▶ Data section:
****************

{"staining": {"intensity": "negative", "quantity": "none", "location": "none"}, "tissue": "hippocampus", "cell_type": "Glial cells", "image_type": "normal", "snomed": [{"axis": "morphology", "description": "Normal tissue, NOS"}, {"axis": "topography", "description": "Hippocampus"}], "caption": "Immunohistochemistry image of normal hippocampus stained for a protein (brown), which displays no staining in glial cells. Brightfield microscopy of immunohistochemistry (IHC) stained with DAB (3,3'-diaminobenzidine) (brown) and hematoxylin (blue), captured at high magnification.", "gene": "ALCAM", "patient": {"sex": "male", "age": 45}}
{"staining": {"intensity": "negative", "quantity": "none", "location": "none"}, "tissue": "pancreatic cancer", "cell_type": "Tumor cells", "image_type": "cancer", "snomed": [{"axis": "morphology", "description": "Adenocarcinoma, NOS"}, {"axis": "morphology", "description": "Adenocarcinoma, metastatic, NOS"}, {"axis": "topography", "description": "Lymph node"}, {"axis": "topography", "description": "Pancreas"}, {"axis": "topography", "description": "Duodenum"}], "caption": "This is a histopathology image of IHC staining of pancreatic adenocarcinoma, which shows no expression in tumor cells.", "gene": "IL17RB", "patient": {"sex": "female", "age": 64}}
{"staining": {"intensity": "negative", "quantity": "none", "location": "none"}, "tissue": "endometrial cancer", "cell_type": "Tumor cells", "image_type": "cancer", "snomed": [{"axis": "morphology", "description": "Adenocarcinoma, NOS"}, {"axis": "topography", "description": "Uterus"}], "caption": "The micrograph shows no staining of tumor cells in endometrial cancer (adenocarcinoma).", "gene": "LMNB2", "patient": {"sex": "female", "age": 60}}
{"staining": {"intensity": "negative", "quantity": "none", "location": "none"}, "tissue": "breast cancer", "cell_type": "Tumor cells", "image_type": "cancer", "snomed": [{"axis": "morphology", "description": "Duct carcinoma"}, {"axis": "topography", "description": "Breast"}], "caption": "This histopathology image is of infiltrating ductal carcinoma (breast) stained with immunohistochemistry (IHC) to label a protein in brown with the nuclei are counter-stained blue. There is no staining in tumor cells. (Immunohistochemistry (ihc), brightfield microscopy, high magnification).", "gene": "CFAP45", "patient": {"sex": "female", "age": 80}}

****************

▶ Exercise requirements:
Produce the material above again, word for word.

▶ Result of the task:
{"staining": {"intensity": "negative", "quantity": "none", "location": "none"}, "tissue": "hippocampus", "cell_type": "Glial cells", "image_type": "normal", "snomed": [{"axis": "morphology", "description": "Normal tissue, NOS"}, {"axis": "topography", "description": "Hippocampus"}], "caption": "Immunohistochemistry image of normal hippocampus stained for a protein (brown), which displays no staining in glial cells. Brightfield microscopy of immunohistochemistry (IHC) stained with DAB (3,3'-diaminobenzidine) (brown) and hematoxylin (blue), captured at high magnification.", "gene": "ALCAM", "patient": {"sex": "male", "age": 45}}
{"staining": {"intensity": "negative", "quantity": "none", "location": "none"}, "tissue": "pancreatic cancer", "cell_type": "Tumor cells", "image_type": "cancer", "snomed": [{"axis": "morphology", "description": "Adenocarcinoma, NOS"}, {"axis": "morphology", "description": "Adenocarcinoma, metastatic, NOS"}, {"axis": "topography", "description": "Lymph node"}, {"axis": "topography", "description": "Pancreas"}, {"axis": "topography", "description": "Duodenum"}], "caption": "This is a histopathology image of IHC staining of pancreatic adenocarcinoma, which shows no expression in tumor cells.", "gene": "IL17RB", "patient": {"sex": "female", "age": 64}}
{"staining": {"intensity": "negative", "quantity": "none", "location": "none"}, "tissue": "endometrial cancer", "cell_type": "Tumor cells", "image_type": "cancer", "snomed": [{"axis": "morphology", "description": "Adenocarcinoma, NOS"}, {"axis": "topography", "description": "Uterus"}], "caption": "The micrograph shows no staining of tumor cells in endometrial cancer (adenocarcinoma).", "gene": "LMNB2", "patient": {"sex": "female", "age": 60}}
{"staining": {"intensity": "negative", "quantity": "none", "location": "none"}, "tissue": "breast cancer", "cell_type": "Tumor cells", "image_type": "cancer", "snomed": [{"axis": "morphology", "description": "Duct carcinoma"}, {"axis": "topography", "description": "Breast"}], "caption": "This histopathology image is of infiltrating ductal carcinoma (breast) stained with immunohistochemistry (IHC) to label a protein in brown with the nuclei are counter-stained blue. There is no staining in tumor cells. (Immunohistochemistry (ihc), brightfield microscopy, high magnification).", "gene": "CFAP45", "patient": {"sex": "female", "age": 80}}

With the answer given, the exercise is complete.